> _Provided records_:
####################
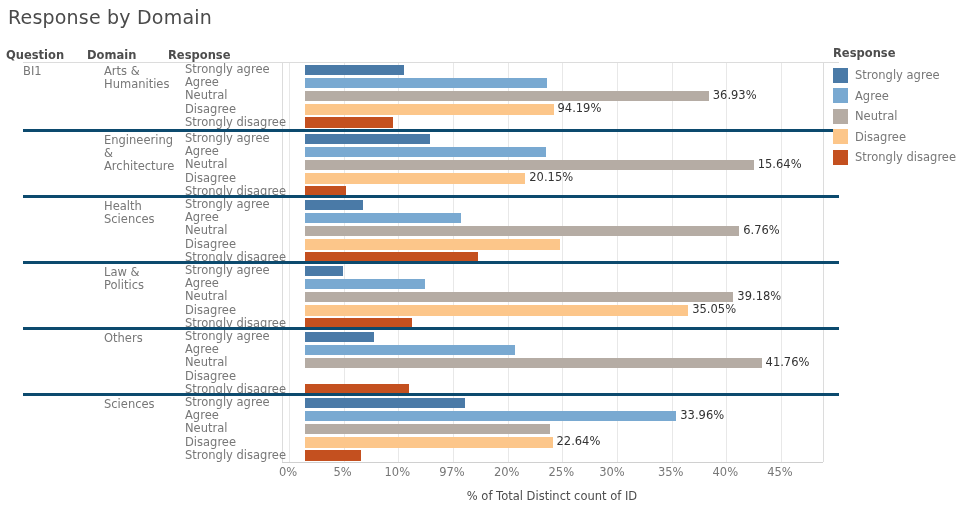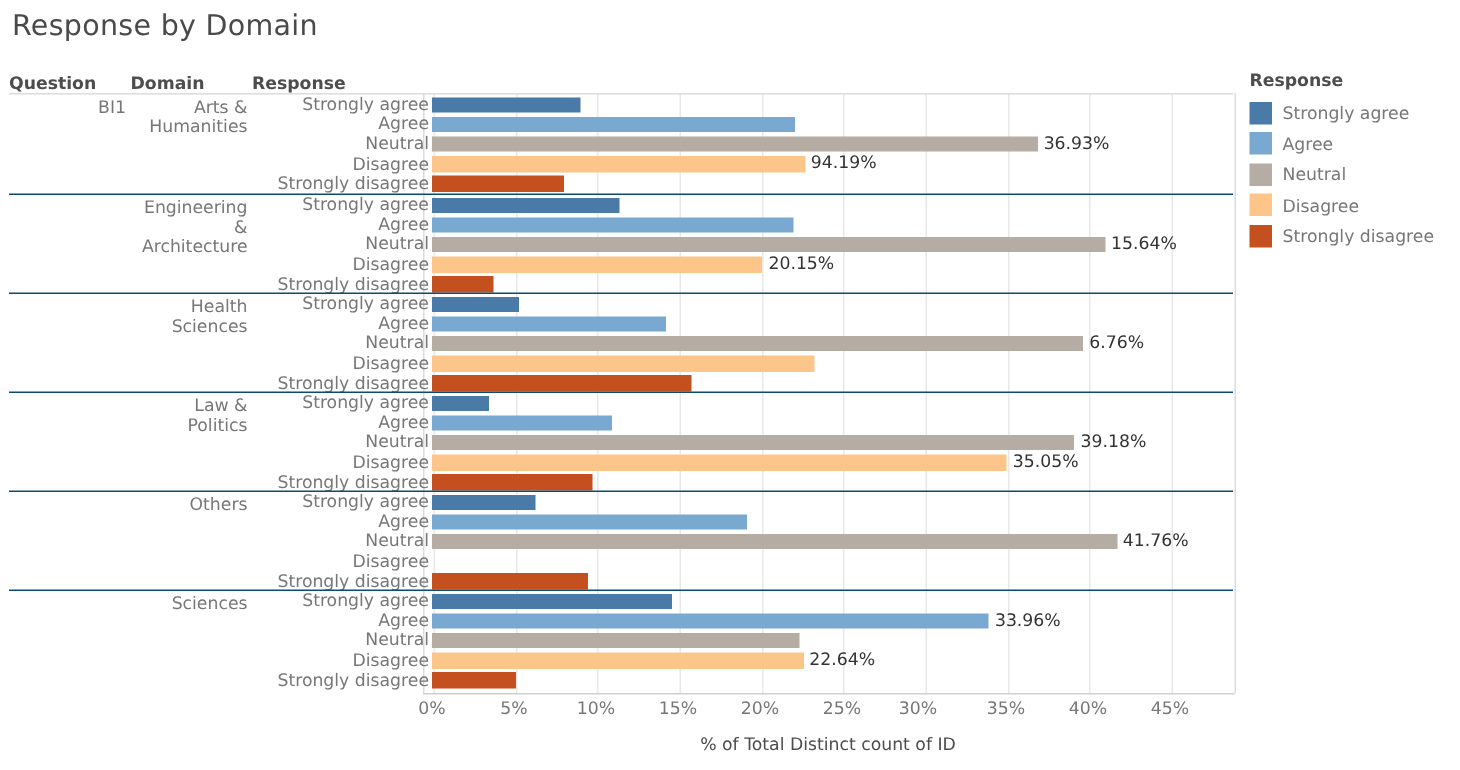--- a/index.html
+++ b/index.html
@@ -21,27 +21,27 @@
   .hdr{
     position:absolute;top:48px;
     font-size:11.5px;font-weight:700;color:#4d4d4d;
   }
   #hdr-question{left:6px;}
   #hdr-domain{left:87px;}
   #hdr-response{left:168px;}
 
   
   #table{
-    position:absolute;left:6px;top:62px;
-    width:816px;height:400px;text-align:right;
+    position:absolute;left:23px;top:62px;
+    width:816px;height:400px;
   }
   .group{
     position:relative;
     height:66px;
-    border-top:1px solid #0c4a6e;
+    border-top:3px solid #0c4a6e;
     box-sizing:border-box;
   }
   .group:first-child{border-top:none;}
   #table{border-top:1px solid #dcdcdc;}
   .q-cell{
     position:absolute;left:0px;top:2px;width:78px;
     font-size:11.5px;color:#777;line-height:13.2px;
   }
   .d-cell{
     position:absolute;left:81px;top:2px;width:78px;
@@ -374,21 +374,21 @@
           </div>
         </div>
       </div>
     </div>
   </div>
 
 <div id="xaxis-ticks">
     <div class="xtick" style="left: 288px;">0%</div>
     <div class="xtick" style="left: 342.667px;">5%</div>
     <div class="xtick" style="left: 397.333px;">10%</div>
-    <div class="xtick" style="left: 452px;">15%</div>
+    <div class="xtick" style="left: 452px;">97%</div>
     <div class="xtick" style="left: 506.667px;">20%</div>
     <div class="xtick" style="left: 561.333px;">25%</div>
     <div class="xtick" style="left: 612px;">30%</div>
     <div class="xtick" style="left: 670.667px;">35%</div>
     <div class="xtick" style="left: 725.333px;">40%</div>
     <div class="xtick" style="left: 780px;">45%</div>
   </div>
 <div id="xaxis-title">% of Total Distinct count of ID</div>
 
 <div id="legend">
####################
> _What you are asked to do_: Repeat the listing above exactly from its first line to the line containing "-374,21 +374,21 @@", both included, and omit the pictures.

> _Answer space_:
--- a/index.html
+++ b/index.html
@@ -21,27 +21,27 @@
   .hdr{
     position:absolute;top:48px;
     font-size:11.5px;font-weight:700;color:#4d4d4d;
   }
   #hdr-question{left:6px;}
   #hdr-domain{left:87px;}
   #hdr-response{left:168px;}
 
   
   #table{
-    position:absolute;left:6px;top:62px;
-    width:816px;height:400px;text-align:right;
+    position:absolute;left:23px;top:62px;
+    width:816px;height:400px;
   }
   .group{
     position:relative;
     height:66px;
-    border-top:1px solid #0c4a6e;
+    border-top:3px solid #0c4a6e;
     box-sizing:border-box;
   }
   .group:first-child{border-top:none;}
   #table{border-top:1px solid #dcdcdc;}
   .q-cell{
     position:absolute;left:0px;top:2px;width:78px;
     font-size:11.5px;color:#777;line-height:13.2px;
   }
   .d-cell{
     position:absolute;left:81px;top:2px;width:78px;
@@ -374,21 +374,21 @@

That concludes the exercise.